### Source text
------
Global Grain Market: Daily Recap 08.07.2025

Argentina sends its first soymeal to China, U.S. livestock cuts reduce feed demand, and Brazil races ahead with aggressive export strategies.

Wheat

Wheat markets remained under pressure Tuesday, extending Monday’s weakness. The Sep 2025 CBOT Wheat contract closed at $5.47 3/4 per bushel, down 3/4 cent from the previous session. Soft red winter wheat in Chicago showed minimal movement, while Kansas City hard red winter wheat dropped by 5 to 6 cents, and Minneapolis spring wheat by 6 to 8 cents. The USDA reported 53% of the U.S. winter wheat crop had been harvested—slightly behind the five-year average. Crop condition ratings remained at 48% good-to-excellent, while spring wheat conditions fell 3%, now also rated 48%. Meanwhile, EU wheat exports declined year-over-year to 20.33 MMT, while Sovecon raised its Russian wheat export forecast to 42.9 MMT, adding further export competition into the global mix.
------
### Source excerpt
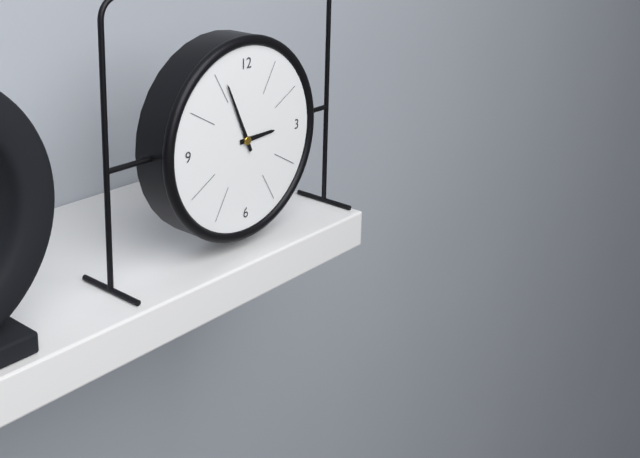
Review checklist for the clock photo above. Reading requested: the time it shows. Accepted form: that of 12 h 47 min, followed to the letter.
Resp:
2 h 56 min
------
### Exercise tasks
1/ Answer these from the grain market recap:
(a) What did Argentina send to China for the first time?
(b) What share of the U.S. winter wheat crop had been harvested, according to the USDA?
(c) To what figure did Sovecon raise its Russian wheat export forecast?
2/ Name every country mentioned in the grain market recap.
3/ Carry on the grain market recap from its final sentence.
The listing has no connection to the grain market recap.

### Results for the exercise
1/
(a) Soymeal
(b) 53%
(c) 42.9 MMT

2/ Argentina, China, the U.S., Brazil, Russia

3/
Corn

Corn futures continued their downward trend. The Sep 2025 Corn contract ended Tuesday at $3.98 per bushel, down 5 1/2 cents, falling below the $4 mark. USDA crop progress showed 18% of corn was silking—slightly ahead of average—and 3% was in the dough stage. Conditions improved modestly to 74% good/excellent, but regional performance varied widely, with sharp gains in Kansas and Missouri offset by declines in Illinois and Nebraska. On the export front, 112,776 MT of new crop corn was sold to Mexico. Weather forecasts for the Central Corn Belt predict 1–2 inches of rain, which may support crop development and weigh further on prices.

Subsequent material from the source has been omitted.